- Material provided
··········
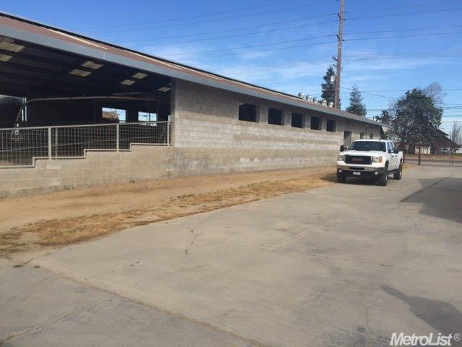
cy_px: 174
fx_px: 387
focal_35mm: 29
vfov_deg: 48.2
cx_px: 231
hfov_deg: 61.7
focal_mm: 4.15
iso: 32
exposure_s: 1/1721
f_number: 2.2
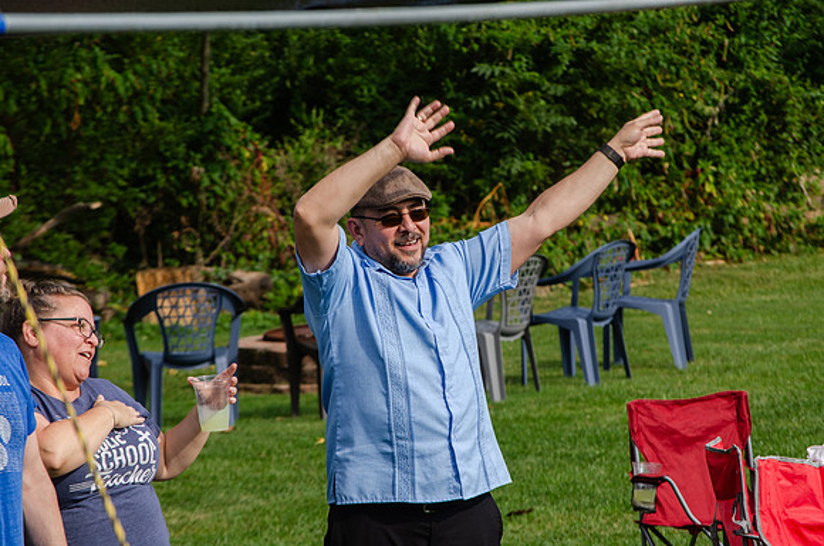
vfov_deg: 6.8
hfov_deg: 10.2
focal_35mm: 202
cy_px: 273
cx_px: 412
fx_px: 4625
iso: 110
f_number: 8
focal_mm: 135
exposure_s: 1/250
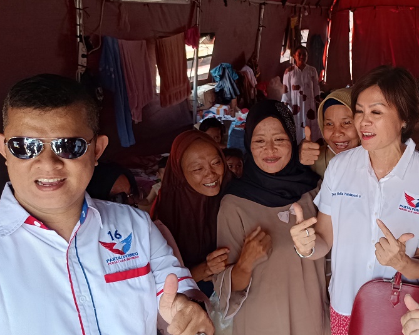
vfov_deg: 35.6
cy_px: 184
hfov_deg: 41.6
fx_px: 521
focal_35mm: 42
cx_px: 346
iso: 120
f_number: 1.88
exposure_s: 1/101
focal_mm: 5.59
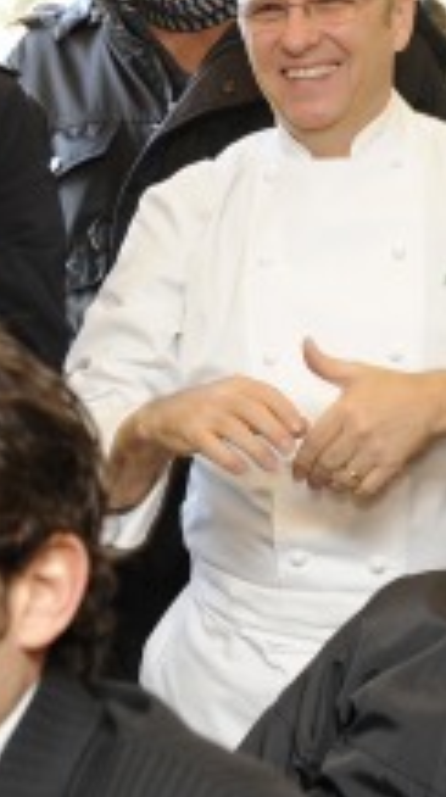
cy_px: 79
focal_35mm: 202
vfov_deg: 10.6
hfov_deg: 6.0
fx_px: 4263
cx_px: 278
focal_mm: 70
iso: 1600
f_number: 6.3
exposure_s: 1/80
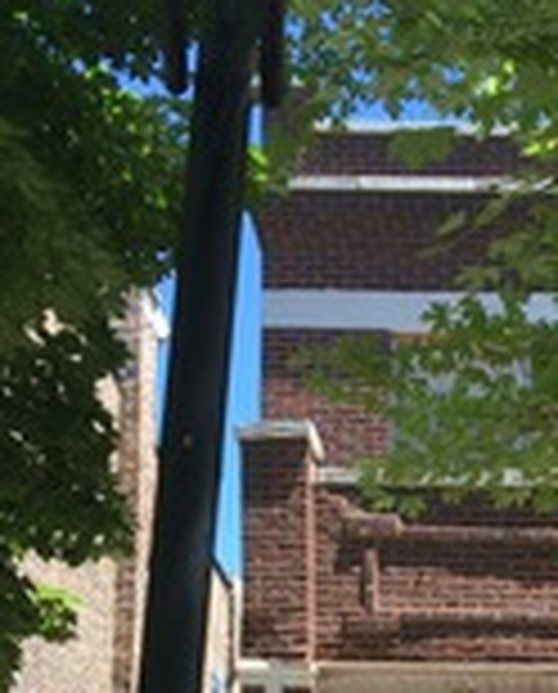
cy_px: 837
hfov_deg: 16.9
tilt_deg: +9.2
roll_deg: +0.9
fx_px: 1809
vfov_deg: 20.3
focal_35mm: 88
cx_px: 634
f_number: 2.2
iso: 25
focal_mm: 4.15
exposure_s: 1/422
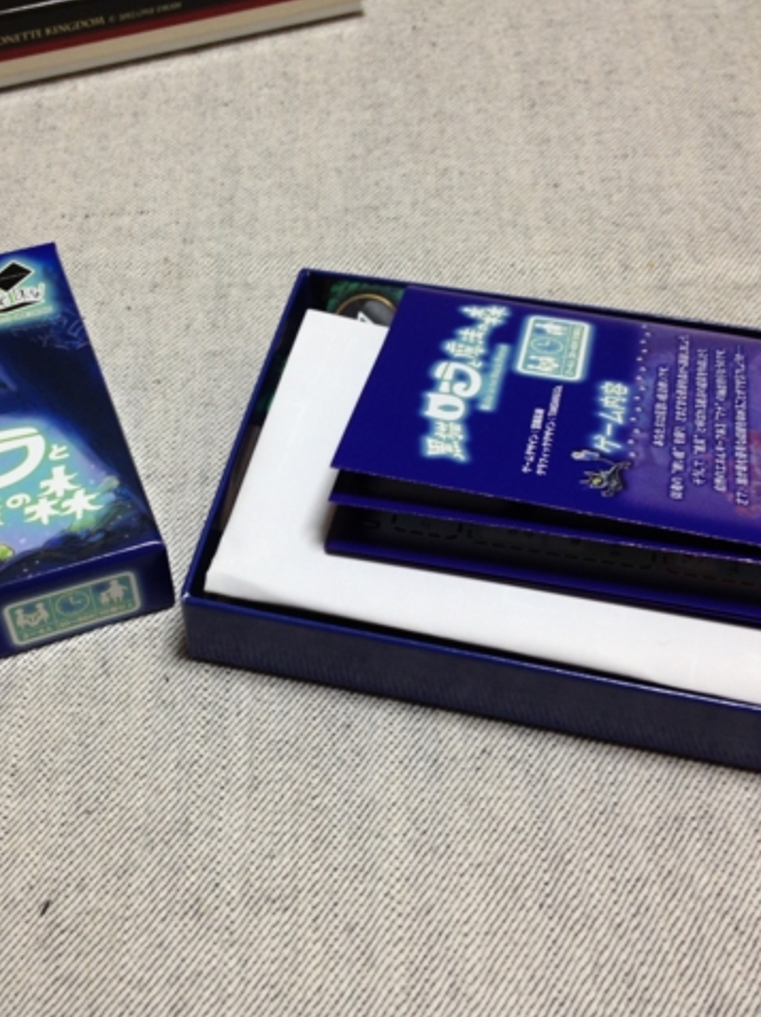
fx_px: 1380
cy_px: 510
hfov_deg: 30.7
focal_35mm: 47
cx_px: 296
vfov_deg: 40.5
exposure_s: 1/20
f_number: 2.4
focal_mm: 4.28
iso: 64
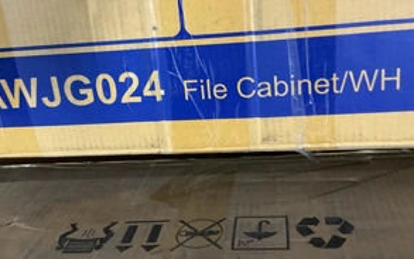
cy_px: 99
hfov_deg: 47.2
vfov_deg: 30.4
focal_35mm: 42
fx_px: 474
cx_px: 195
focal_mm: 3
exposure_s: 1/30
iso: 250
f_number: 1.8
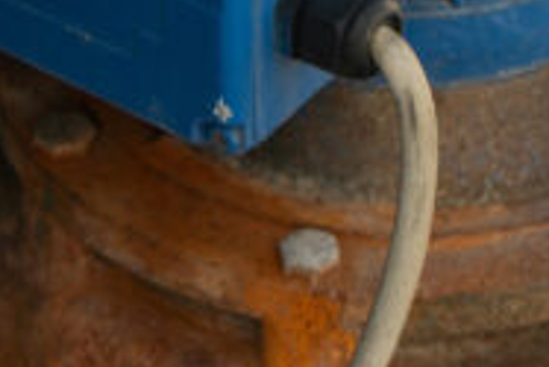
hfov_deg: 7.8
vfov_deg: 5.1
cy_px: -430
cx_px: 320
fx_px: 4014
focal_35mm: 263
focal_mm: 48
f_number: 4
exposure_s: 1/100
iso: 100
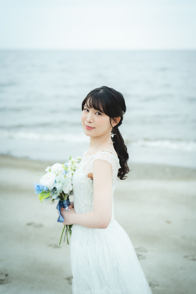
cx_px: 98
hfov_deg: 27.0
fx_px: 408
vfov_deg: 39.6
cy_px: 147
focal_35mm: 50
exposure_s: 1/1250
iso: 400
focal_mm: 50
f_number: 2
··········
- Task directions
Could you reproduce the records above exactly, leaving out every picture?

- Finished task
cy_px: 174
fx_px: 387
focal_35mm: 29
vfov_deg: 48.2
cx_px: 231
hfov_deg: 61.7
focal_mm: 4.15
iso: 32
exposure_s: 1/1721
f_number: 2.2
vfov_deg: 6.8
hfov_deg: 10.2
focal_35mm: 202
cy_px: 273
cx_px: 412
fx_px: 4625
iso: 110
f_number: 8
focal_mm: 135
exposure_s: 1/250
vfov_deg: 35.6
cy_px: 184
hfov_deg: 41.6
fx_px: 521
focal_35mm: 42
cx_px: 346
iso: 120
f_number: 1.88
exposure_s: 1/101
focal_mm: 5.59
cy_px: 79
focal_35mm: 202
vfov_deg: 10.6
hfov_deg: 6.0
fx_px: 4263
cx_px: 278
focal_mm: 70
iso: 1600
f_number: 6.3
exposure_s: 1/80
cy_px: 837
hfov_deg: 16.9
tilt_deg: +9.2
roll_deg: +0.9
fx_px: 1809
vfov_deg: 20.3
focal_35mm: 88
cx_px: 634
f_number: 2.2
iso: 25
focal_mm: 4.15
exposure_s: 1/422
fx_px: 1380
cy_px: 510
hfov_deg: 30.7
focal_35mm: 47
cx_px: 296
vfov_deg: 40.5
exposure_s: 1/20
f_number: 2.4
focal_mm: 4.28
iso: 64
cy_px: 99
hfov_deg: 47.2
vfov_deg: 30.4
focal_35mm: 42
fx_px: 474
cx_px: 195
focal_mm: 3
exposure_s: 1/30
iso: 250
f_number: 1.8
hfov_deg: 7.8
vfov_deg: 5.1
cy_px: -430
cx_px: 320
fx_px: 4014
focal_35mm: 263
focal_mm: 48
f_number: 4
exposure_s: 1/100
iso: 100
cx_px: 98
hfov_deg: 27.0
fx_px: 408
vfov_deg: 39.6
cy_px: 147
focal_35mm: 50
exposure_s: 1/1250
iso: 400
focal_mm: 50
f_number: 2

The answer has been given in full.